MarriageToday was established in April 1994 by Jimmy & Karen Evans. Manta lists its home address as: MarriageToday, 4501 Merlot Avenue #200, Grapevine, TX 76051.

A statement in the Evangelical Council for Financial Accountability (ECFA) website, submitted by MarriageToday says its mission is "to produce, air and distribute religious and educational seminars, books, audiotapes, videotapes, radio and television programs, and literature to further the proclamation of the Gospel of Jesus Christ." The MarriageToday website says the organization, a Christian nonprofit entity, performs a variety of functions:
Produces the MarriageToday television show, which is broadcast on four networks: Daystar Television Network, Trinity Broadcasting Network (TBN), The Word Network, the Christian Television Network (CTN).
Has local broadcasts on eight local channels.
Conducts various live conferences and marriage seminars to a number of satellite locations worldwide.
The MarriageToday website offers various books, CDs and DVDs, mostly produced by Jimmy and Karen Evans.
The website provides a Christian marriage counselor locator page.

Accreditation
Two websites provide information on the validity of MarriageToday's ministry. One is the Ministry Watch website. This site lists MarriageToday as a valid Christian ministry.

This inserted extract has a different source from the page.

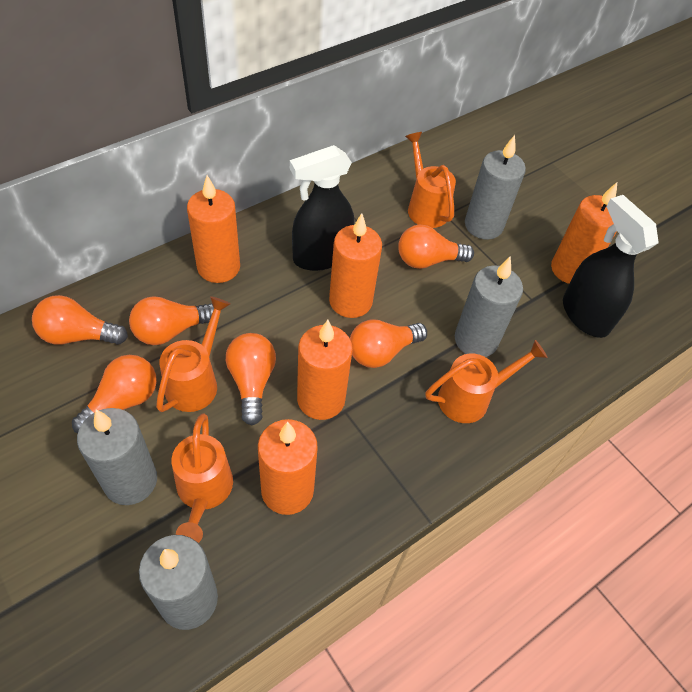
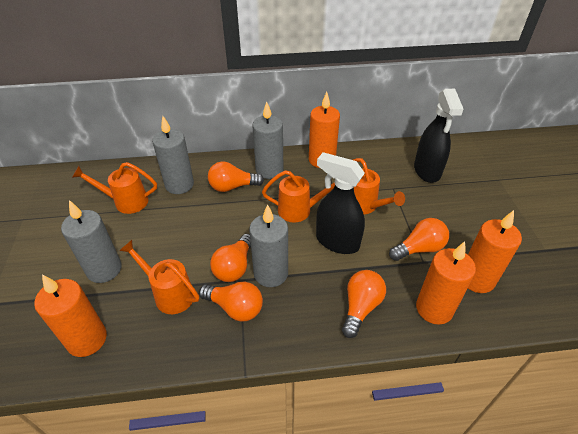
orange candle: [187,175,240,283] [258,419,318,515] [297,320,353,420] [329,213,382,318] [551,182,617,284] = 5 -> [34,274,107,357] [309,92,340,168] [416,241,476,325] [468,210,522,293] = 4
orange light bulb: [32,295,128,345] [72,355,157,433] [129,296,214,345] [226,333,276,425] [350,319,427,368] [398,225,474,269] = 6 -> [199,282,263,322] [208,161,264,192] [210,234,251,282] [342,270,386,338] [389,218,449,261] = 5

The ECFA website provides a detailed view of MarriageToday's finances. ECFA uses data provided by this organization. It shows for the 2011 year $1,612,131 was spent directly for MarriageToday's program. $2,358,264 was spent on administrative expenses and $241,899 was spent on fundraising. A deficit of $260,346 was posted for the year. ECFA shows MarriageToday had deficits for 2009 and 2010, as well.